Anilori a lu "L'ombre de Montfort" et donne sa vision des personnages.

Voici: Béatrice Beaumont de Montréjouls

Oui, je sais, vous croyez déjà la connaître.

Béatrice est psychiatre. Elle est mariée au french doctor. François revenu juste après le 11 septembre sans un mot d'explication, a disparu quelques jours plus tard. 

"C'est une bourge superficielle", pense Vincent lorqu'il la rencontre.

Il venait interviewer le mari après l'explosion d'AZF. A défaut, il se rabat sur elle, et elle l'accueille sans plaisir:

"Et si j'étais mariée à Depardieu  vous me demanderiez ce qu'il pense de l'explosion d'AZF?"

Elle a l'habitude de se débrouiller seule des choses, puisque son french doctor de mari est toujours par monts et par vaux. Mais elle aime que tout soit clair, et que les choses soient dites. Confrontée à la Veille, elle va devoir accepter que certains faits gardent leur mystère. Elle découvre avec stupéfaction qu'elle ne sait pas tout de l'homme avec qui elle vit, mais elle choisit de partir à sa recherche.

Quelques mots sur Béatrice:

(Vincent) réprima un geste d’agacement en voyant entrer la jeune femme brune : non, elle n’était pas quelconque, Béatrice de Montréjouls.

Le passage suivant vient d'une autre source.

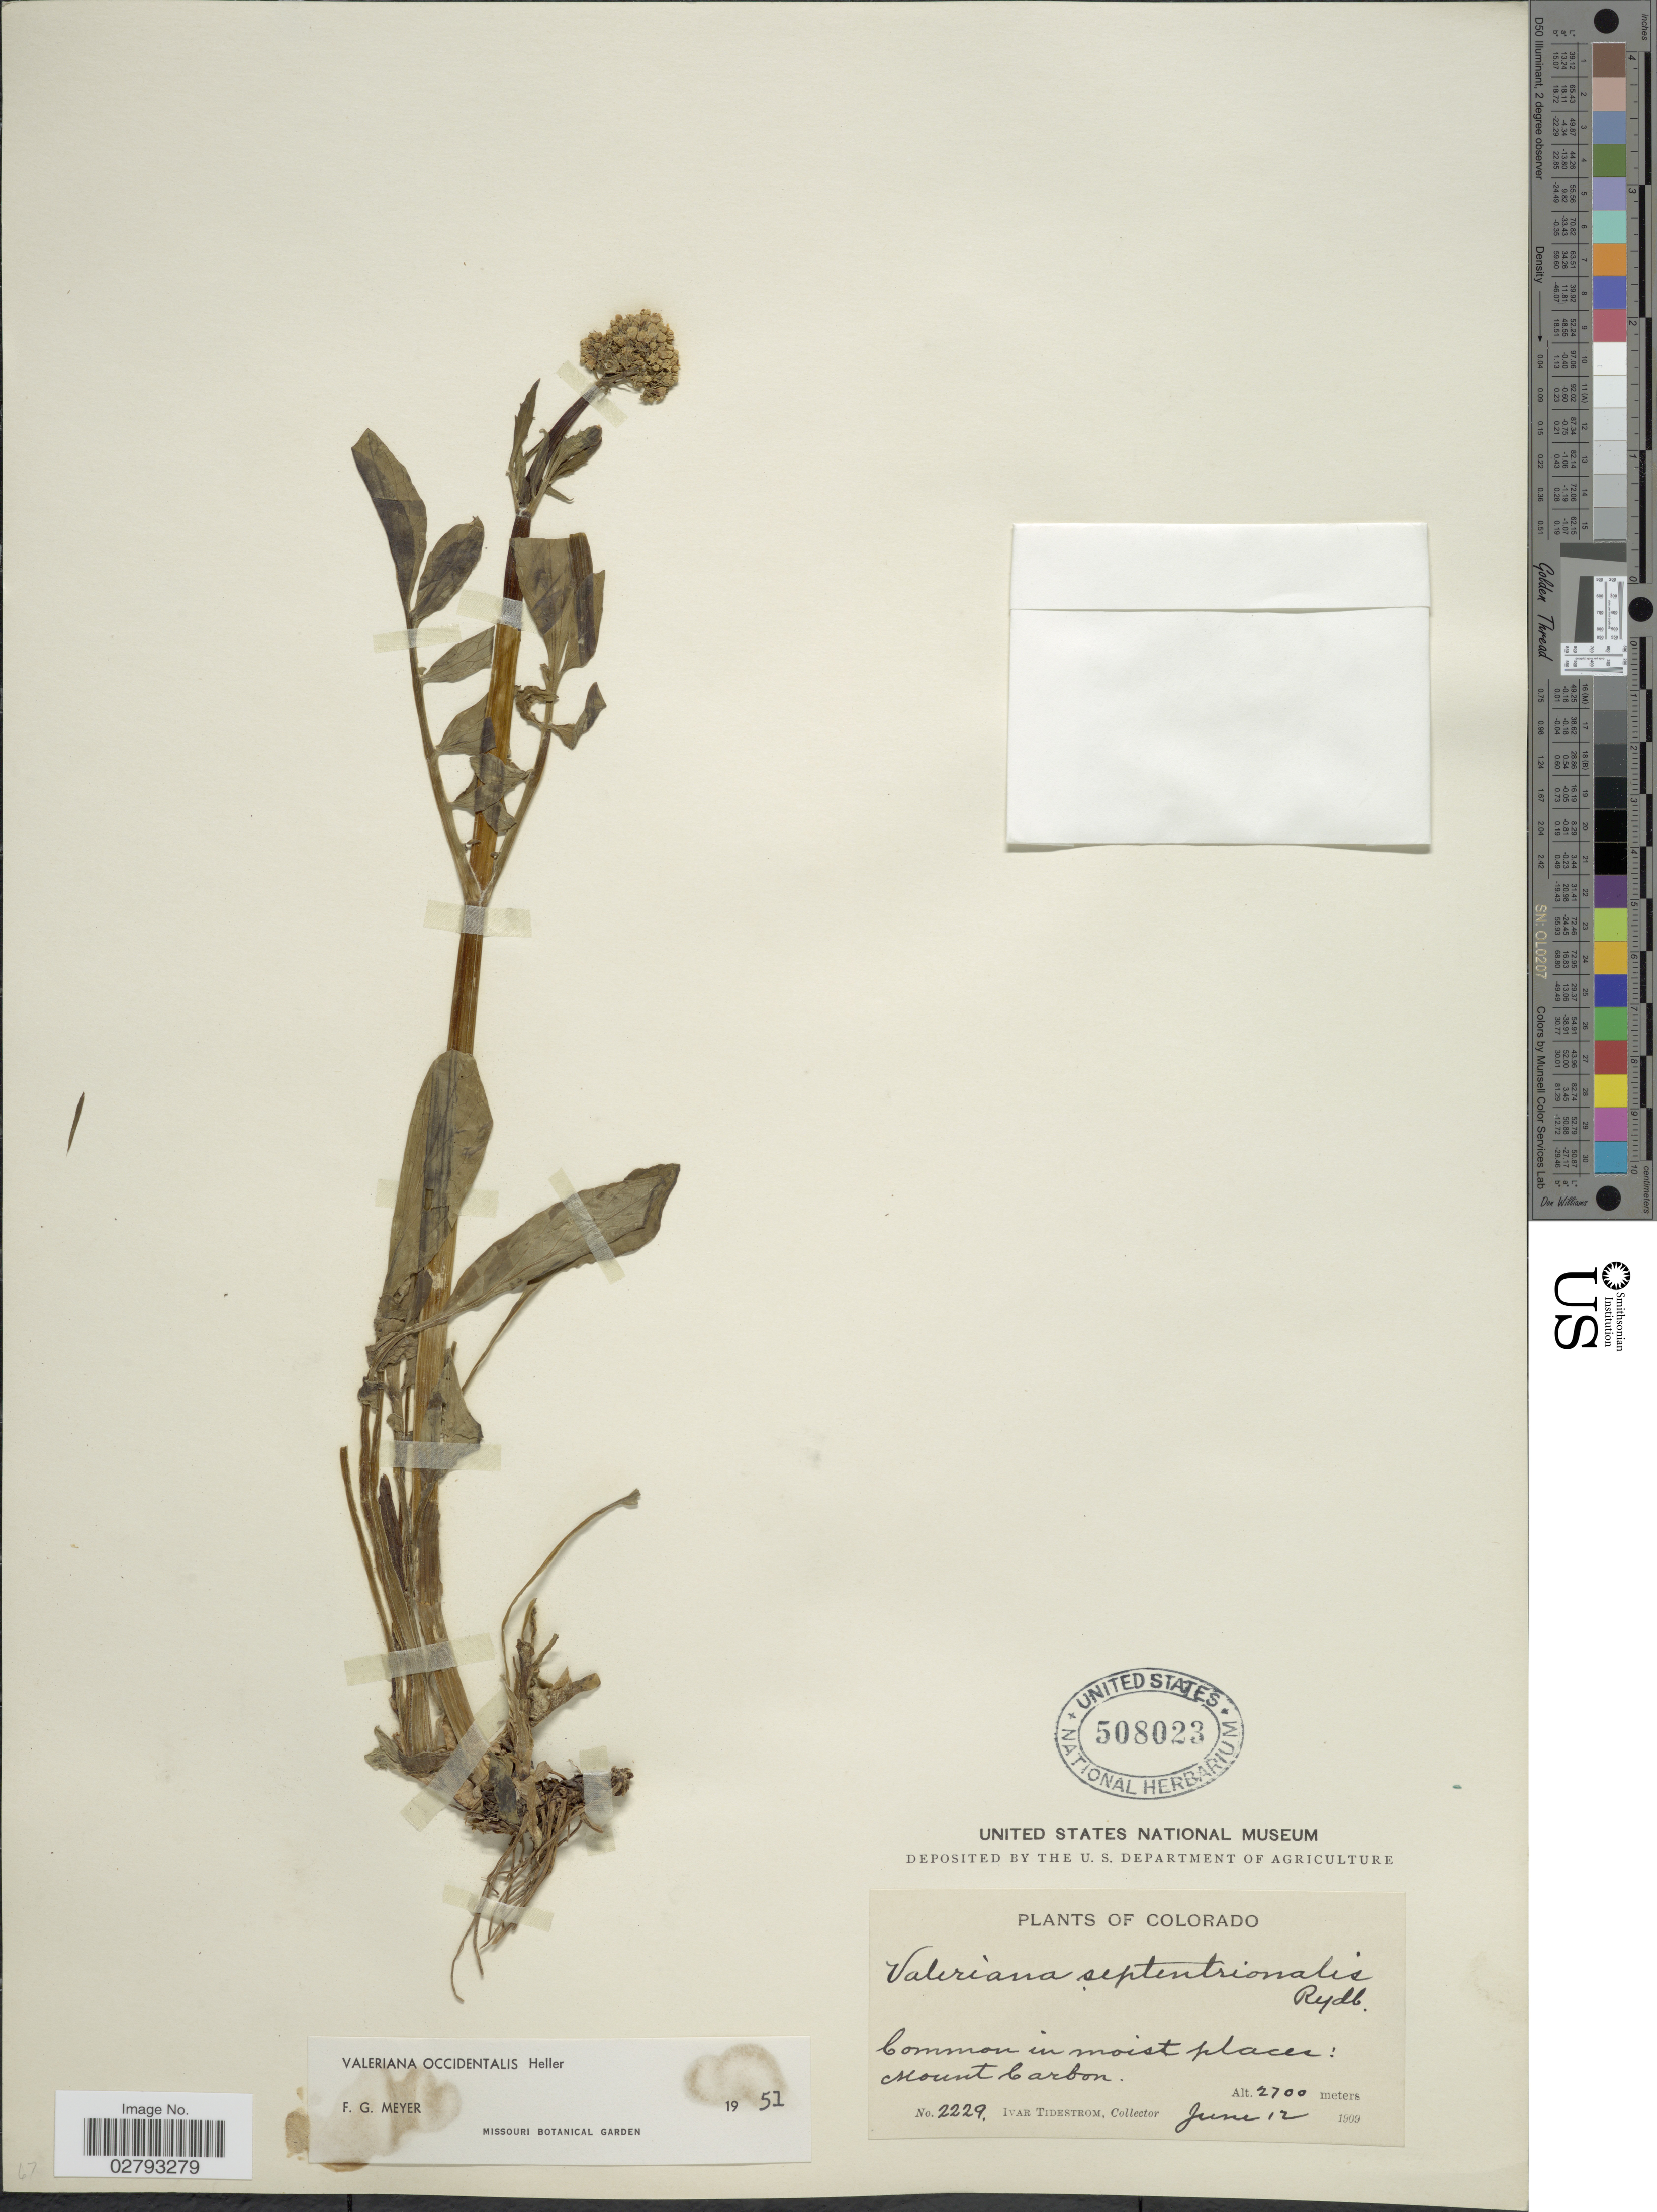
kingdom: Plantae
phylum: Tracheophyta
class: Magnoliopsida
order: Dipsacales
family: Caprifoliaceae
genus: Valeriana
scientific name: Valeriana occidentalis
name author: A. Heller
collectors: I. F. Tidestrom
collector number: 2229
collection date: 1909-06-12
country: United States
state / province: Colorado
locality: Mount Carbon.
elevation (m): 2700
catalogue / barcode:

Mince et menue en vraie fille du Sud,  vêtue , jean compris, d’un savant mélange de couturiers solaires dont il aurait pu réciter les noms, merci, chaussée des baskets idoines, celles qu’il faut porter selon Elle et Biba. Avec un peu de chance, il l’appâterait en lui parlant des mérites comparés de Gucci et Prada,  et lui ferait cracher les renseignements dont il avait besoin en moins de temps qu’il n’en faut pour acheter un faux Vuitton au grand bazar d’Istanbul....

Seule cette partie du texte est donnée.